What to work on — Set the images aside and retype the whole listing exactly.

Data for review —
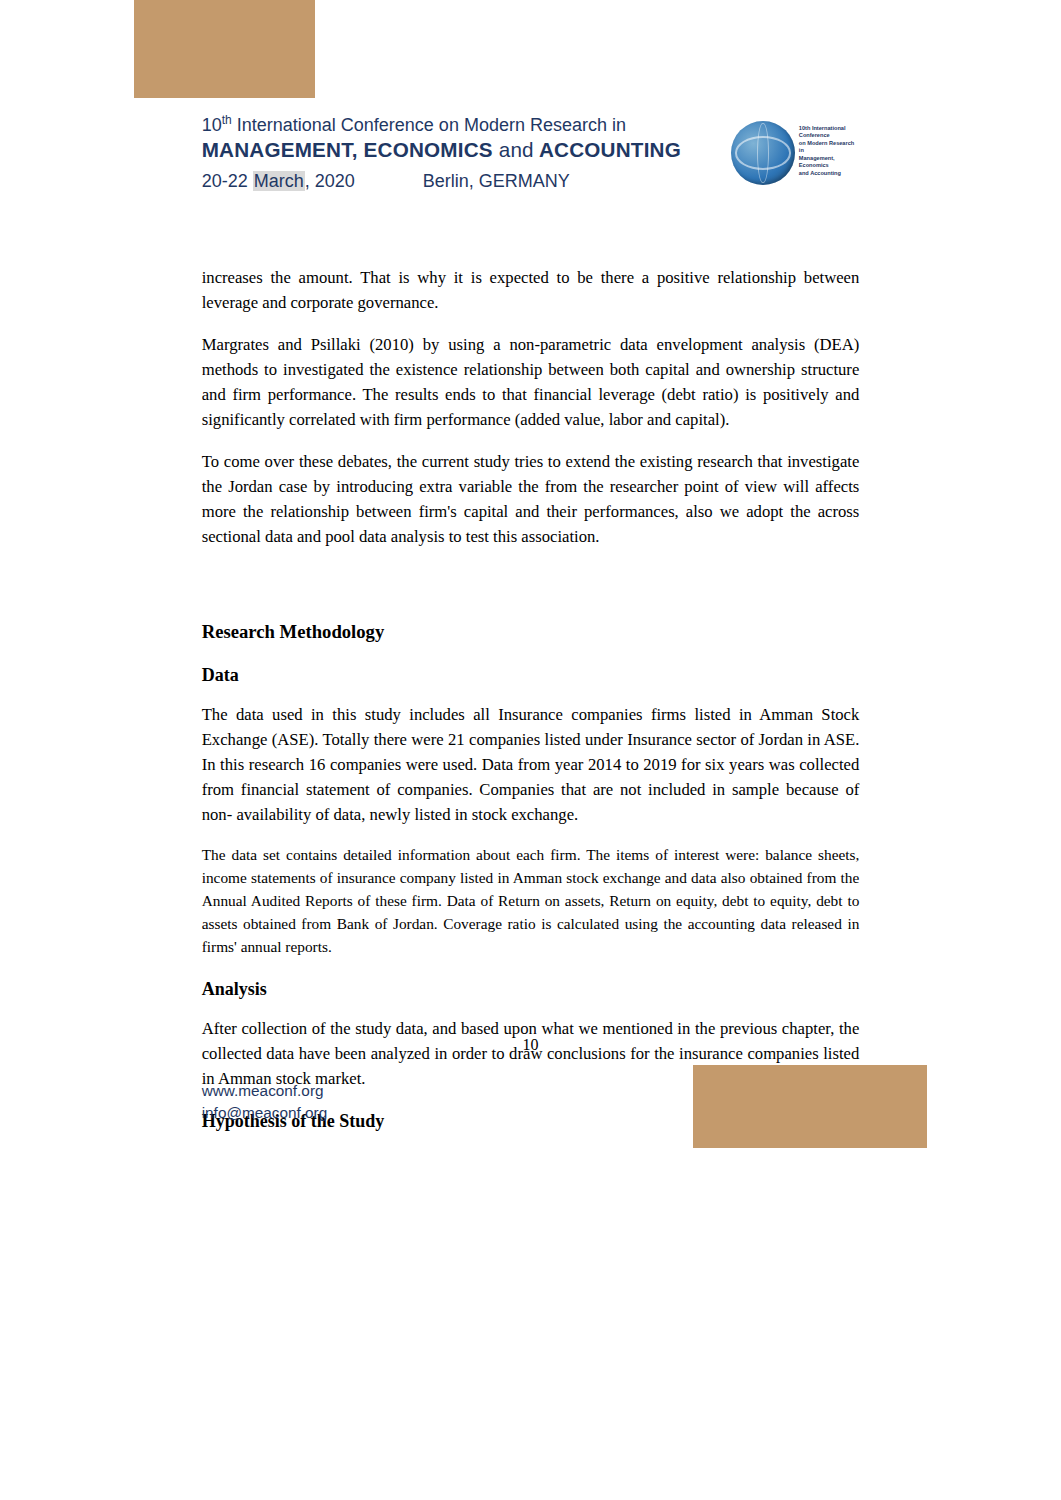10th International Conference on Modern Research in
MANAGEMENT, ECONOMICS and ACCOUNTING
20-22 March, 2020 Berlin, GERMANY
10th International Conference
on Modern Research in
Management, Economics
and Accounting
increases the amount. That is why it is expected to be there a positive relationship between leverage and corporate governance.
Margrates and Psillaki (2010) by using a non-parametric data envelopment analysis (DEA) methods to investigated the existence relationship between both capital and ownership structure and firm performance. The results ends to that financial leverage (debt ratio) is positively and significantly correlated with firm performance (added value, labor and capital).
To come over these debates, the current study tries to extend the existing research that investigate the Jordan case by introducing extra variable the from the researcher point of view will affects more the relationship between firm's capital and their performances, also we adopt the across sectional data and pool data analysis to test this association.
Research Methodology
Data
The data used in this study includes all Insurance companies firms listed in Amman Stock Exchange (ASE). Totally there were 21 companies listed under Insurance sector of Jordan in ASE. In this research 16 companies were used. Data from year 2014 to 2019 for six years was collected from financial statement of companies. Companies that are not included in sample because of non- availability of data, newly listed in stock exchange.
The data set contains detailed information about each firm. The items of interest were: balance sheets, income statements of insurance company listed in Amman stock exchange and data also obtained from the Annual Audited Reports of these firm. Data of Return on assets, Return on equity, debt to equity, debt to assets obtained from Bank of Jordan. Coverage ratio is calculated using the accounting data released in firms' annual reports.
Analysis
After collection of the study data, and based upon what we mentioned in the previous chapter, the collected data have been analyzed in order to draw conclusions for the insurance companies listed in Amman stock market.
Hypothesis of the Study
10
www.meaconf.org
info@meaconf.org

Task answer —
10th International Conference on Modern Research in
MANAGEMENT, ECONOMICS and ACCOUNTING
20-22 March, 2020 Berlin, GERMANY
10th International Conference
on Modern Research in
Management, Economics
and Accounting
increases the amount. That is why it is expected to be there a positive relationship between leverage and corporate governance.
Margrates and Psillaki (2010) by using a non-parametric data envelopment analysis (DEA) methods to investigated the existence relationship between both capital and ownership structure and firm performance. The results ends to that financial leverage (debt ratio) is positively and significantly correlated with firm performance (added value, labor and capital).
To come over these debates, the current study tries to extend the existing research that investigate the Jordan case by introducing extra variable the from the researcher point of view will affects more the relationship between firm's capital and their performances, also we adopt the across sectional data and pool data analysis to test this association.
Research Methodology
Data
The data used in this study includes all Insurance companies firms listed in Amman Stock Exchange (ASE). Totally there were 21 companies listed under Insurance sector of Jordan in ASE. In this research 16 companies were used. Data from year 2014 to 2019 for six years was collected from financial statement of companies. Companies that are not included in sample because of non- availability of data, newly listed in stock exchange.
The data set contains detailed information about each firm. The items of interest were: balance sheets, income statements of insurance company listed in Amman stock exchange and data also obtained from the Annual Audited Reports of these firm. Data of Return on assets, Return on equity, debt to equity, debt to assets obtained from Bank of Jordan. Coverage ratio is calculated using the accounting data released in firms' annual reports.
Analysis
After collection of the study data, and based upon what we mentioned in the previous chapter, the collected data have been analyzed in order to draw conclusions for the insurance companies listed in Amman stock market.
Hypothesis of the Study
10
www.meaconf.org
info@meaconf.org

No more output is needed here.